Un autre défi sera de se démarquer dans un marché saturé. Entre Elden Ring, Starfield et les prochains The Elder Scrolls VI et Dragon’s Dogma 2, The Wayward Realms devra offrir quelque chose d’unique pour attirer l’attention. "Le public a soif de nouveauté", estime un analyste. "Si le jeu se contente d’être un Daggerfall moderne, il risque de passer inaperçu. Il faut qu’il apporte une vraie innovation, que ce soit dans le gameplay, la narration, ou la technologie."
Malgré ces défis, l’équipe d’OnceLost Games reste optimiste. "Nous savons que le chemin est semé d’embûches", reconnaît Peterson. "Mais nous croyons en ce projet. The Wayward Realms n’est pas qu’un jeu : c’est une déclaration d’amour au RPG old-school, une tentative de redonner aux joueurs la liberté qu’ils ont perdue."

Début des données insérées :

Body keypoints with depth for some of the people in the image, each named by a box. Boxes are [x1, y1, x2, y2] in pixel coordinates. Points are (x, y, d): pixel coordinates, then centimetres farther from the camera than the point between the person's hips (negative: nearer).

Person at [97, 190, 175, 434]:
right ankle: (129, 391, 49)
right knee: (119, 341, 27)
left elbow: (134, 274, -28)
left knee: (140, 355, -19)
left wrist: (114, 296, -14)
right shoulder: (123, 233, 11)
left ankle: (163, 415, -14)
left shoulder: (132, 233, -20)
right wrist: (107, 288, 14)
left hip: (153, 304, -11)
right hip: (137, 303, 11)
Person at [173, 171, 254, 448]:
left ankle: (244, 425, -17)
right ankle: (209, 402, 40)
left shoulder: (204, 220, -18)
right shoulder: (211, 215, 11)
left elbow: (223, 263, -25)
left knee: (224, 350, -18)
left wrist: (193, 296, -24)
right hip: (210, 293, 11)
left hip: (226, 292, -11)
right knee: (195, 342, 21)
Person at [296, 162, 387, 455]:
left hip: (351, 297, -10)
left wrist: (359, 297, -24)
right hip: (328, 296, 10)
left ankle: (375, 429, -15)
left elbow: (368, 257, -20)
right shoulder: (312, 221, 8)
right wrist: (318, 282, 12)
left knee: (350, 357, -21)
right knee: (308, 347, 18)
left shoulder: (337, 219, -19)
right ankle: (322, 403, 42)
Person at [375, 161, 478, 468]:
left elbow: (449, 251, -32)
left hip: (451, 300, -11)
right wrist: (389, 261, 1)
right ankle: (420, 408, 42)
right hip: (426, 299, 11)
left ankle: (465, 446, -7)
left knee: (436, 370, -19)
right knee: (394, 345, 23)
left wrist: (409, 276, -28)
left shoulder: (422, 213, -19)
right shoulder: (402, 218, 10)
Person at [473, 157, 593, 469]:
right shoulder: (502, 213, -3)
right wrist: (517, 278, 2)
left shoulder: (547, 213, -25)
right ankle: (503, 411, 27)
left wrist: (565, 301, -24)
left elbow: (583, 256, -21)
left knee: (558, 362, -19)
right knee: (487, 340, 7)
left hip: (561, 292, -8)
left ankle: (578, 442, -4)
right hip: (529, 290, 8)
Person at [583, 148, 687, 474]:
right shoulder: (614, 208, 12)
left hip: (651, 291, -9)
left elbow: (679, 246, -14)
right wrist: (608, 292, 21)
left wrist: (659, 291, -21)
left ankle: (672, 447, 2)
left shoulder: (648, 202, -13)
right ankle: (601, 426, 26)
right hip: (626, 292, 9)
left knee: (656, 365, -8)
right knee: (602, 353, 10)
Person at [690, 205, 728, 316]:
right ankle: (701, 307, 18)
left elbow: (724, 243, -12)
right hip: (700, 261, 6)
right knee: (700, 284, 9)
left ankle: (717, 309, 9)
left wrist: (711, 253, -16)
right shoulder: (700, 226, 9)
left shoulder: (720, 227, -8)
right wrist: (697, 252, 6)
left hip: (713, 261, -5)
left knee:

The Wayward Realms incarne à la fois l’espoir et les dangers d’un retour aux sources du RPG. Porté par des légendes de l’industrie, ce projet ambitieux promet de ressusciter l’esprit de Daggerfall avec une technologie révolutionnaire. Pourtant, le pari d’un moteur maison à quelques mois de l’Early Access soulève des questions légitimes sur la faisabilité d’un tel défi.
Si OnceLost Games parvient à tenir ses promesses, The Wayward Realms pourrait bien devenir une référence pour les amateurs de RPG profonds et immersifs. Mais si le studio échoue, ce projet risque de rejoindre la longue liste des "jeux cultes qui n’ont jamais vu le jour". Une chose est sûre : avec des figures comme Ted Peterson et l’héritage de Julian LeFay, ce RPG mérite qu’on lui accorde le bénéfice du doute.
Rendez-vous en juillet 2026 pour découvrir si The Wayward Realms aura réussi à concilier nostalgie, innovation et ambition technique – ou si ce projet restera à jamais un rêve inachevé.